Start of DATA FOR THIS EXERCISE

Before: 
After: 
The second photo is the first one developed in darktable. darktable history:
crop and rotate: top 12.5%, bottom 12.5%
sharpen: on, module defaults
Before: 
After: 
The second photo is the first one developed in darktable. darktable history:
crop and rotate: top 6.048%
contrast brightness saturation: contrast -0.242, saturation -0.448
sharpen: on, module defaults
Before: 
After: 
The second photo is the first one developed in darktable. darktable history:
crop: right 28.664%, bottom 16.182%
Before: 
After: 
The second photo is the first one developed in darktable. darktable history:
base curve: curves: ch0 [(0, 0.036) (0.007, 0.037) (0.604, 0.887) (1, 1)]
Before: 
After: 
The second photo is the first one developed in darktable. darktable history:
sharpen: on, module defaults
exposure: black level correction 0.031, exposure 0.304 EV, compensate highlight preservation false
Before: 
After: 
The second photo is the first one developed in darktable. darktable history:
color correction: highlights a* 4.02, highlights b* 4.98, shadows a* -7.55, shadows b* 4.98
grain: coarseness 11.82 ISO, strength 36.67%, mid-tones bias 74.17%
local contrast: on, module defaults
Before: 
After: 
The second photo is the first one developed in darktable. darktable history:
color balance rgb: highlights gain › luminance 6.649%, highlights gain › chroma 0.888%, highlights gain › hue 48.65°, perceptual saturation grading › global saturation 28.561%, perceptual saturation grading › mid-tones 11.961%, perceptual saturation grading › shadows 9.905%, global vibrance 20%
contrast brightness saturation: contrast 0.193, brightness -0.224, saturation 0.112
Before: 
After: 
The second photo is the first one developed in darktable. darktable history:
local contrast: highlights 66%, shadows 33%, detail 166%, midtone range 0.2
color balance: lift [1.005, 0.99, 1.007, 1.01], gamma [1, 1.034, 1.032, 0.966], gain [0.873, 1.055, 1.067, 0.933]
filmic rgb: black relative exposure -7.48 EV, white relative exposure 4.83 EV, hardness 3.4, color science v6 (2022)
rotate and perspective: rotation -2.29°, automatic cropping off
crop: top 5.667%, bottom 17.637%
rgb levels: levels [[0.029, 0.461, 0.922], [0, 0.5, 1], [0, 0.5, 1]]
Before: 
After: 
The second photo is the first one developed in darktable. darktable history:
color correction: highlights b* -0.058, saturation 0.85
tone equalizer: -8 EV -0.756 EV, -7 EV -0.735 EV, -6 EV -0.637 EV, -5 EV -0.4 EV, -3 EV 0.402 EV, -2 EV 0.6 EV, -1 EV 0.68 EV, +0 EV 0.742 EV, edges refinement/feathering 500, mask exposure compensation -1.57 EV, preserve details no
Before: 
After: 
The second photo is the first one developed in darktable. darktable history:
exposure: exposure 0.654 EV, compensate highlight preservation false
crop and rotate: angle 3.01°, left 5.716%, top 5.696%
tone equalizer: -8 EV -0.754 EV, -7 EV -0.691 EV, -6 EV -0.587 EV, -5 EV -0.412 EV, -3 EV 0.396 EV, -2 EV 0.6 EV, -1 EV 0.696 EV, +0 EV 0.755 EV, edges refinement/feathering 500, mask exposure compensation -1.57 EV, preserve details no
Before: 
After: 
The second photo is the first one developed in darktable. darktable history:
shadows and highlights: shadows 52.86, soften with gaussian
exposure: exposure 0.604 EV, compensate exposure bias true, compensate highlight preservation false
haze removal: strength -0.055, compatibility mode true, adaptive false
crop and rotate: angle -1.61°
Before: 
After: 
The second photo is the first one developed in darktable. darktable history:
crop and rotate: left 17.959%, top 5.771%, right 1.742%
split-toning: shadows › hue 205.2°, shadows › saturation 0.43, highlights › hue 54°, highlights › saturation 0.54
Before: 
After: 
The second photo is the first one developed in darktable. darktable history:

End of DATA FOR THIS EXERCISE

Please turn every one of the records above into a Markdown table with two columns, Row and Line. Skip blank lines and number each remaining line in order.

## CORRECT RESPONSE
| Row | Line |
|---|---|
| 1 | Before:  |
| 2 | After:  |
| 3 | The second photo is the first one developed in darktable. darktable history: |
| 4 | crop and rotate: top 12.5%, bottom 12.5% |
| 5 | sharpen: on, module defaults |
| 6 | Before:  |
| 7 | After:  |
| 8 | The second photo is the first one developed in darktable. darktable history: |
| 9 | crop and rotate: top 6.048% |
| 10 | contrast brightness saturation: contrast -0.242, saturation -0.448 |
| 11 | sharpen: on, module defaults |
| 12 | Before:  |
| 13 | After:  |
| 14 | The second photo is the first one developed in darktable. darktable history: |
| 15 | crop: right 28.664%, bottom 16.182% |
| 16 | Before:  |
| 17 | After:  |
| 18 | The second photo is the first one developed in darktable. darktable history: |
| 19 | base curve: curves: ch0 [(0, 0.036) (0.007, 0.037) (0.604, 0.887) (1, 1)] |
| 20 | Before:  |
| 21 | After:  |
| 22 | The second photo is the first one developed in darktable. darktable history: |
| 23 | sharpen: on, module defaults |
| 24 | exposure: black level correction 0.031, exposure 0.304 EV, compensate highlight preservation false |
| 25 | Before:  |
| 26 | After:  |
| 27 | The second photo is the first one developed in darktable. darktable history: |
| 28 | color correction: highlights a* 4.02, highlights b* 4.98, shadows a* -7.55, shadows b* 4.98 |
| 29 | grain: coarseness 11.82 ISO, strength 36.67%, mid-tones bias 74.17% |
| 30 | local contrast: on, module defaults |
| 31 | Before:  |
| 32 | After:  |
| 33 | The second photo is the first one developed in darktable. darktable history: |
| 34 | color balance rgb: highlights gain › luminance 6.649%, highlights gain › chroma 0.888%, highlights gain › hue 48.65°, perceptual saturation grading › global saturation 28.561%, perceptual saturation grading › mid-tones 11.961%, perceptual saturation grading › shadows 9.905%, global vibrance 20% |
| 35 | contrast brightness saturation: contrast 0.193, brightness -0.224, saturation 0.112 |
| 36 | Before:  |
| 37 | After:  |
| 38 | The second photo is the first one developed in darktable. darktable history: |
| 39 | local contrast: highlights 66%, shadows 33%, detail 166%, midtone range 0.2 |
| 40 | color balance: lift [1.005, 0.99, 1.007, 1.01], gamma [1, 1.034, 1.032, 0.966], gain [0.873, 1.055, 1.067, 0.933] |
| 41 | filmic rgb: black relative exposure -7.48 EV, white relative exposure 4.83 EV, hardness 3.4, color science v6 (2022) |
| 42 | rotate and perspective: rotation -2.29°, automatic cropping off |
| 43 | crop: top 5.667%, bottom 17.637% |
| 44 | rgb levels: levels [[0.029, 0.461, 0.922], [0, 0.5, 1], [0, 0.5, 1]] |
| 45 | Before:  |
| 46 | After:  |
| 47 | The second photo is the first one developed in darktable. darktable history: |
| 48 | color correction: highlights b* -0.058, saturation 0.85 |
| 49 | tone equalizer: -8 EV -0.756 EV, -7 EV -0.735 EV, -6 EV -0.637 EV, -5 EV -0.4 EV, -3 EV 0.402 EV, -2 EV 0.6 EV, -1 EV 0.68 EV, +0 EV 0.742 EV, edges refinement/feathering 500, mask exposure compensation -1.57 EV, preserve details no |
| 50 | Before:  |
| 51 | After:  |
| 52 | The second photo is the first one developed in darktable. darktable history: |
| 53 | exposure: exposure 0.654 EV, compensate highlight preservation false |
| 54 | crop and rotate: angle 3.01°, left 5.716%, top 5.696% |
| 55 | tone equalizer: -8 EV -0.754 EV, -7 EV -0.691 EV, -6 EV -0.587 EV, -5 EV -0.412 EV, -3 EV 0.396 EV, -2 EV 0.6 EV, -1 EV 0.696 EV, +0 EV 0.755 EV, edges refinement/feathering 500, mask exposure compensation -1.57 EV, preserve details no |
| 56 | Before:  |
| 57 | After:  |
| 58 | The second photo is the first one developed in darktable. darktable history: |
| 59 | shadows and highlights: shadows 52.86, soften with gaussian |
| 60 | exposure: exposure 0.604 EV, compensate exposure bias true, compensate highlight preservation false |
| 61 | haze removal: strength -0.055, compatibility mode true, adaptive false |
| 62 | crop and rotate: angle -1.61° |
| 63 | Before:  |
| 64 | After:  |
| 65 | The second photo is the first one developed in darktable. darktable history: |
| 66 | crop and rotate: left 17.959%, top 5.771%, right 1.742% |
| 67 | split-toning: shadows › hue 205.2°, shadows › saturation 0.43, highlights › hue 54°, highlights › saturation 0.54 |
| 68 | Before:  |
| 69 | After:  |
| 70 | The second photo is the first one developed in darktable. darktable history: |